Father Brown

Father Brown returns for series eight on BBC One in 2020

Peter Bullock (Producer)

It’s a gloriously nostalgic series. It's cosy crime, the whole family can watch, it’s not offensive. Of course the stunning backdrop of the Cotswolds also helps!Peter Bullock
Date: 11.12.2019     Last updated: 11.12.2019 at 11.54

What can we expect in this new series of Father Brown?

The eighth series sees Father Brown investigate the murder of an eccentric beekeeper, step in when Mrs McCarthy’s family reunion is threatened by a fortune-teller’s predictions and race against time to save Bunty from the hangman’s noose when she is tried for murder.

The Kembleford constabulary sees the return of some familiar faces, Lady Felicia steps in to swell the numbers during the annual choir competition and Sid Carter turns to Father Brown when his girlfriend’s father is framed for the death of a local factory owner.

We have some fantastic guest artists joining us to tell these wonderful stories - amongst them Annabelle Apsion and Pippa Heywood star as feuding neighbours with Nigel Planer as an unscrupulous solicitor; Harriet Thorpe guests as an overbearing Nanny; Niamh Cusack plays Mrs McCarthy’s sister Roisin and Ian Puleston-Davies arrives via canal boat as bargeman Pat Lochlin.

How have you kept the characters and storylines fresh?

Every story takes us into a world we haven’t been before, this year we enter the realms of competitive choirs, the London fashion set and a troupe of travelling jesters. We also try to mix up the groupings with our regular characters putting them in different situations with different characters.  The arrival of Mrs McCarthy’s sister gives us an insight into her past; Bunty meeting a true-love match shows us a different side to her; tender moments with Mallory and his family break his antagonistic character. Beautifully warm insights performed wonderfully by Sorcha, Emer and Jack.

Why do you think Father Brown is so popular?

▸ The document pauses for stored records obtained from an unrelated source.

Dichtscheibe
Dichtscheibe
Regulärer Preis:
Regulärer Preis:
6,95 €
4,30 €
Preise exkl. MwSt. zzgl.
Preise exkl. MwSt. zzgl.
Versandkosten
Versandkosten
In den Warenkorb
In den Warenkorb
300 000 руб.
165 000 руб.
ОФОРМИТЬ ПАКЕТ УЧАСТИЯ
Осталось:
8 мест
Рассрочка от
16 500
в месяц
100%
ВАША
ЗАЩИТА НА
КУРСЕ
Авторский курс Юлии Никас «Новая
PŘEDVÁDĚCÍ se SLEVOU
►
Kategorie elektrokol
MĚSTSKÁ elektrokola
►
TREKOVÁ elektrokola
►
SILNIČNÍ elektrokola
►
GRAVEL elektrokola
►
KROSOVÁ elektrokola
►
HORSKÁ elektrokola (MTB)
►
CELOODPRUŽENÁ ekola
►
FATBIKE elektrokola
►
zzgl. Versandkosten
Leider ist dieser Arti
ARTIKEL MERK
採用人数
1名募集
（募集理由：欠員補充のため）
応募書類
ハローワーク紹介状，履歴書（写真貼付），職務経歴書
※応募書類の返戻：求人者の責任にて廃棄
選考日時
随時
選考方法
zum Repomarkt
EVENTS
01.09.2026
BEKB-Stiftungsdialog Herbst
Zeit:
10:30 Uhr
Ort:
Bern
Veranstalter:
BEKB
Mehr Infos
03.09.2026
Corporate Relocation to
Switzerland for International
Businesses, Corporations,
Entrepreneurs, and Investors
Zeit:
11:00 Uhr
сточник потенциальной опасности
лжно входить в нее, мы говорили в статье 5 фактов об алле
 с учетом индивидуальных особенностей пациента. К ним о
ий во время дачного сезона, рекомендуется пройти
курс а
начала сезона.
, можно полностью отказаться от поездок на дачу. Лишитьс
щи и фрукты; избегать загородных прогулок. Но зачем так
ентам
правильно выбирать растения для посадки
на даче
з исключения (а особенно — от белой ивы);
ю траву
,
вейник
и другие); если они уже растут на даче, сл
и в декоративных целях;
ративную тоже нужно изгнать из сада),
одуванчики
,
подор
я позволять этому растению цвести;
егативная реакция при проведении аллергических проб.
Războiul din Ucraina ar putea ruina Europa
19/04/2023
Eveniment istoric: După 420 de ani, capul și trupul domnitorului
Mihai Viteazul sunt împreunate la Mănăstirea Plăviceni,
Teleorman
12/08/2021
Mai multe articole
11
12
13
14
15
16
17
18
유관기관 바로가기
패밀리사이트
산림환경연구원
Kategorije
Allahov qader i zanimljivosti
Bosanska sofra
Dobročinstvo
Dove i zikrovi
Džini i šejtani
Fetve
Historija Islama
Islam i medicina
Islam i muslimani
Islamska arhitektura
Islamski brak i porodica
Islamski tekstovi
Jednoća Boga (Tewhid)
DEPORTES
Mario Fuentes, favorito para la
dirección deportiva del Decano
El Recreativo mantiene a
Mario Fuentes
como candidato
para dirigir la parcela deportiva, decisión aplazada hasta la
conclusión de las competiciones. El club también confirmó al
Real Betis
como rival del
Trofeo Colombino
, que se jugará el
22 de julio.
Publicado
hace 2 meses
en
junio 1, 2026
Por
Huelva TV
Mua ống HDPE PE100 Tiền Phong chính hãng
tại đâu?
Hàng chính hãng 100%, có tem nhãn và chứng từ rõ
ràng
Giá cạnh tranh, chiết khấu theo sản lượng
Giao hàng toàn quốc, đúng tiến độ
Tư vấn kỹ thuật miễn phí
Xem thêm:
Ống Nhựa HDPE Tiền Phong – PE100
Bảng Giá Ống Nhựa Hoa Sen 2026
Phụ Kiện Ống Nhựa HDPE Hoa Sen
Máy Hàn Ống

It’s a gloriously nostalgic series. It's cosy crime, the whole family can watch, it’s not offensive. Of course the stunning backdrop of the Cotswolds also helps!

What locations can be seen in this series?

We’ve been to Kirtlington House in Oxfordshire, Worcester Cathedral, the Cornwell Estate and Upton House. We’ve been to the canals in Cropredy, we have shot round our regular locations in Blockley, which is Kembleford itself. We also shoot in standing sets; the presbytery kitchen and study and police station interior, which is in the studio in Evesham. We do quite a good tour of the Cotswolds in fourteen weeks of filming.

Is Father Brown still riding his bike a lot?

He is. The iconic image of the show is Father Brown with his bike, and Mark loves to cycle so we try to incorporate it into most episodes. One includes Father Brown taking chase on Bucephalus trying to outrun a galloping horse.

How does Mark evolve in the role over the episodes?

The character of Father Brown never really changes and Mark’s performance is so rounded and watertight. He is very protective of that. He never wants it to be a parody or a pastiche. He is constantly asking himself: “What would a 1950s cleric do?” - For writers and directors who come and go through the show, it’s great to have a guardian of the character as strong as him.

Were there any challenges during filming?

There always is. We’re at the mercy of the Great British weather. We’ve had both record temperatures and torrential downpours this summer and because we have a tightly structured filming schedule we have to be creative with re-locating or sometimes tweaking scripts to suit. There are often incidences of the 21st century creeping into 1950’s Kembleford - filming beneath flight paths, contemporary vehicles not being able to be moved, satellite dishes and aerials on buildings etc. But we have a great team of creative technicians that help mask and remove the present day.